So is this aquiring guide issue something that just happened last night for everyone? I know I was watching TV untill last night on and off till 12:15am in the morning and didn't have an issue. The only thing I had to do was rest the R15 in the bedroom because it locked up after I trying to go into the prioritizer and increase Mythbuster from 5 to ALL. But it wouldn't let me because there where no epidoes schuduled  , so I backed out and it it wouldn't let me out of the prioritizer list. I waited 8 mins and nothing happened, turned off/on box and it came up to a black screen with only the PIP window with the current show in it. It let me pull up the menu (with the black screen with PIP still) and then locked up at MYVOD with nothing but blue and the out line of MYVOD (still with the PIP). After this I had to reset it.


----------



## speedy4022 (Jan 26, 2004)

CCarncross said:


> What about my other question about a wing dish at 72.5, or maybe even 61.5?

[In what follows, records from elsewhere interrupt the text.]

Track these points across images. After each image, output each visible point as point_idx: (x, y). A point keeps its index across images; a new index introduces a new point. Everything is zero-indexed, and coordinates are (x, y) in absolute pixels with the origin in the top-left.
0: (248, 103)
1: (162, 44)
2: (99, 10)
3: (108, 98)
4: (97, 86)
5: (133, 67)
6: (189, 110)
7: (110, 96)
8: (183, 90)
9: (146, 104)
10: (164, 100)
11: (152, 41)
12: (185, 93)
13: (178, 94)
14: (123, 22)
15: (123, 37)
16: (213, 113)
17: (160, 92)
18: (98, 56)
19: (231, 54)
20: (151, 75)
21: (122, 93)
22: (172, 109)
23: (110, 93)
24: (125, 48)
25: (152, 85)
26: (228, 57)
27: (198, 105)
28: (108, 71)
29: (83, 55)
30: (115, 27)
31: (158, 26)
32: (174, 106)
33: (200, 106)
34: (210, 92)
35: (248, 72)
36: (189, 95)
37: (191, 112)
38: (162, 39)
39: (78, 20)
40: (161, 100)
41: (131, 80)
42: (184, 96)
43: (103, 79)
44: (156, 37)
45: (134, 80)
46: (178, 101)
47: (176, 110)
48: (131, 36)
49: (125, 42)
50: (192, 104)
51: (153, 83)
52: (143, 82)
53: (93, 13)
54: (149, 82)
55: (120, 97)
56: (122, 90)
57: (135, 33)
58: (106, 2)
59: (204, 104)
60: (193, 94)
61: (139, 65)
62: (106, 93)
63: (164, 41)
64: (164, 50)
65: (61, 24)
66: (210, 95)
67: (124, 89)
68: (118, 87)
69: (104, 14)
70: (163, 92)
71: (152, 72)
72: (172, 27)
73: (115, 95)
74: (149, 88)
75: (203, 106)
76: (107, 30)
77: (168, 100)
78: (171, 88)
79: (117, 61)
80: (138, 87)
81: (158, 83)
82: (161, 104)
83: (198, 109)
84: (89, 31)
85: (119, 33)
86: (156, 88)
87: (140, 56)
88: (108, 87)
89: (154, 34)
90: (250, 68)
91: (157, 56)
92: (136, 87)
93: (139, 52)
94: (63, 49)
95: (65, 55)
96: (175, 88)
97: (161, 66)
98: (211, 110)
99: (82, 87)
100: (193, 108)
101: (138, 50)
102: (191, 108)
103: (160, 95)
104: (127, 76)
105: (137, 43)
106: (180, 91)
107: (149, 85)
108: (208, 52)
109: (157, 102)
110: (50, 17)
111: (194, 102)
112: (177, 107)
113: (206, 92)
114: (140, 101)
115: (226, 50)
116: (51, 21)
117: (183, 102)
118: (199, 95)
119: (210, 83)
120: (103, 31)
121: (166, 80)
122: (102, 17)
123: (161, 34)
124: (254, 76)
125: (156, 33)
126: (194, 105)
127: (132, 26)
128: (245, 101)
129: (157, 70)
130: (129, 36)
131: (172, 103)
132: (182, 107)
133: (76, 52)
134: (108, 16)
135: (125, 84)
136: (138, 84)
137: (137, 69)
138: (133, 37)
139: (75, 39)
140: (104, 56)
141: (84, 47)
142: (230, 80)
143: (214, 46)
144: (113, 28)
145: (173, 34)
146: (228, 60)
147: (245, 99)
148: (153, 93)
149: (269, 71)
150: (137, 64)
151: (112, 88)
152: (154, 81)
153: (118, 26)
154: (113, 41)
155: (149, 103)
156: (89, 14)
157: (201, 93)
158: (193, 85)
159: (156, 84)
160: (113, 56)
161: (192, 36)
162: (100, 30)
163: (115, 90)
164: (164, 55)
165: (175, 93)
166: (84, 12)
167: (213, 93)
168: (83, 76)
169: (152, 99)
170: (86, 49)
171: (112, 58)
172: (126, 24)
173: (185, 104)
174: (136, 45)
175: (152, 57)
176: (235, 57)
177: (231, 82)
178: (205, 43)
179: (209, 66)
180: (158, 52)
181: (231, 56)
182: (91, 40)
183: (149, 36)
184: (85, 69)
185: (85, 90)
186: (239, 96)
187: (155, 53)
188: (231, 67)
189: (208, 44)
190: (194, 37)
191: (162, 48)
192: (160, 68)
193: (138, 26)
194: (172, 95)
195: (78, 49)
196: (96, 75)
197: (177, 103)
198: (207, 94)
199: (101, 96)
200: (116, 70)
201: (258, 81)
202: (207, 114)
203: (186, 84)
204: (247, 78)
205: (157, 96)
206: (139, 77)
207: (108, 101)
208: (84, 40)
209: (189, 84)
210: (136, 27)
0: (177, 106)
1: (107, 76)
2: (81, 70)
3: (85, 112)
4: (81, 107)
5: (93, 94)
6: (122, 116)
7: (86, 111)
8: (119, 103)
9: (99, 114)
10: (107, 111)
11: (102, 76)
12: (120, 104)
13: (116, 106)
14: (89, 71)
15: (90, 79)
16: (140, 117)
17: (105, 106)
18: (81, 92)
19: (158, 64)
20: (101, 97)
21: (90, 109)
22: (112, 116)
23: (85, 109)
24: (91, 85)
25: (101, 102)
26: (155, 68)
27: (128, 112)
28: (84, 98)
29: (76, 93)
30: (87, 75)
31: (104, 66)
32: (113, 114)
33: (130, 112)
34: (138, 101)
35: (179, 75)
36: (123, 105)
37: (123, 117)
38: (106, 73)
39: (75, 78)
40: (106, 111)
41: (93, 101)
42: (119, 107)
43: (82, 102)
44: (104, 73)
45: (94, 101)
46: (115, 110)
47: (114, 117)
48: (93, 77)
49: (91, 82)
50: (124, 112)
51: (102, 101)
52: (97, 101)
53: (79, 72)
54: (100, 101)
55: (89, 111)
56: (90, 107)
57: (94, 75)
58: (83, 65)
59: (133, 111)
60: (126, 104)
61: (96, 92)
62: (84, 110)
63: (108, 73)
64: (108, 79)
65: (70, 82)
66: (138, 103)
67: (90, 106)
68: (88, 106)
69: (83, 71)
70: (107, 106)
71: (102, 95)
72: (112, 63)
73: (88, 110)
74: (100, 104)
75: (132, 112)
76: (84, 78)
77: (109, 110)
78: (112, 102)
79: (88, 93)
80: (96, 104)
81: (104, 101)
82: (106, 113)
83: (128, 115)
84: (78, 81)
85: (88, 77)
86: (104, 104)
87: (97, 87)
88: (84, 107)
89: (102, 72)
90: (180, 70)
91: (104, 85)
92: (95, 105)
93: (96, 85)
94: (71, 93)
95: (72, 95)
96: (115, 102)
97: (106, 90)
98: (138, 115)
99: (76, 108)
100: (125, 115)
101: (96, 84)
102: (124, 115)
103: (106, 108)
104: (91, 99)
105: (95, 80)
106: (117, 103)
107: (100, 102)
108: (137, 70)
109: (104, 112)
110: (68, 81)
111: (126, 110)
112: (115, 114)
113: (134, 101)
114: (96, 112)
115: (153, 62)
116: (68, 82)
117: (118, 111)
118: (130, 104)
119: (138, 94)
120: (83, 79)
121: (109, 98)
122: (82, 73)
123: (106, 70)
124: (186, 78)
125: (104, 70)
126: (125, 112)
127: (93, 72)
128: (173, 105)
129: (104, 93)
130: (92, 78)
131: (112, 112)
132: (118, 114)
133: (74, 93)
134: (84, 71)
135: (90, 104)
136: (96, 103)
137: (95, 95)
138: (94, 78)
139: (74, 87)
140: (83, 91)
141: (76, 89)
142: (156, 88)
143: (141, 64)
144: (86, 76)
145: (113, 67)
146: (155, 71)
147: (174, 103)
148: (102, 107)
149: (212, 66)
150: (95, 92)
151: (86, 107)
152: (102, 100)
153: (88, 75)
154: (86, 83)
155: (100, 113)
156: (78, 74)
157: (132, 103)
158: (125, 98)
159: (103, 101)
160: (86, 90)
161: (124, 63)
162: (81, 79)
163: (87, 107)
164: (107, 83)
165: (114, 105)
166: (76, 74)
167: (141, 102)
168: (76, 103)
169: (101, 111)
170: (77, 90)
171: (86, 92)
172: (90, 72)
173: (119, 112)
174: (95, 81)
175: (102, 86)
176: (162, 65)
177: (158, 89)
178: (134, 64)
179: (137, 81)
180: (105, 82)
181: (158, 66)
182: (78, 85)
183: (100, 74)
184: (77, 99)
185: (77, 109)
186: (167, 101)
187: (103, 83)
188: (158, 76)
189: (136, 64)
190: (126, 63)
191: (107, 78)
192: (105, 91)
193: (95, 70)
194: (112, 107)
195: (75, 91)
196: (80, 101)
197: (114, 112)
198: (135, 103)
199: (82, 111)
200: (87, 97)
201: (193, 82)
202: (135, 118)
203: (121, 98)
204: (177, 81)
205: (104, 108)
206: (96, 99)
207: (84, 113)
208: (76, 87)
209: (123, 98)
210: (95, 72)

I can't speak for others but yes I get my locals from the 72.5 sat.


----------



## CCarncross (Jul 19, 2005)

I have a feeling that is part of the issue. I wouldnt call to get replacement R-15's just yet...another poster has the same issue with D10's as well...so its not a specific reciever problem


----------



## CCarncross (Jul 19, 2005)

nneptune said:


> Don't know if this is what you're looking for:
> Azimuth:207
> Elevation: 39
> Tilt: 70
> ...


Sorry, what I'm asking is if you have a second dish pointed much farther east, everyone with directv has a dish pointed at a satelitte at 101, in the general direction of south texas, some also have seperate dishes pointed at 61.5, or 72.5.


----------



## CCarncross (Jul 19, 2005)

SO walk outside and look at where your dish(s) are mounted...


----------



## wildbc (May 16, 2006)

I have two R-15's, I live near Peoria, IL, my local dish points to 72.5, always have strong signal strength, with the same problem as OP.


----------



## Clint Lamor (Nov 15, 2005)

I merged the two Aquiring Guide info threads together, they both are discussing the same issue.


----------



## dodge boy (Mar 31, 2006)

The story I got was this problem was due to a transponder on the 72.5 bird not functioning and that was the one that sent info to your IRD, but it is fixed now. If you are still getting it, go into setup and let it auto detect satellite info and that should clear it up.


----------



## speedy4022 (Jan 26, 2004)

dodge boy said:


> The story I got was this problem was due to a transponder on the 72.5 bird not functioning and that was the one that sent info to your IRD, but it is fixed now. If you are still getting it, go into setup and let it auto detect satellite info and that should clear it up.


I noticed last night that this problem was gone.


----------



## nneptune (Mar 30, 2006)

dodge boy said:


> The story I got was this problem was due to a transponder on the 72.5 bird not functioning and that was the one that sent info to your IRD, but it is fixed now. If you are still getting it, go into setup and let it auto detect satellite info and that should clear it up.


Thank you!


----------



## dodge boy (Mar 31, 2006)

nneptune said:


> Thank you!


you're welcome


----------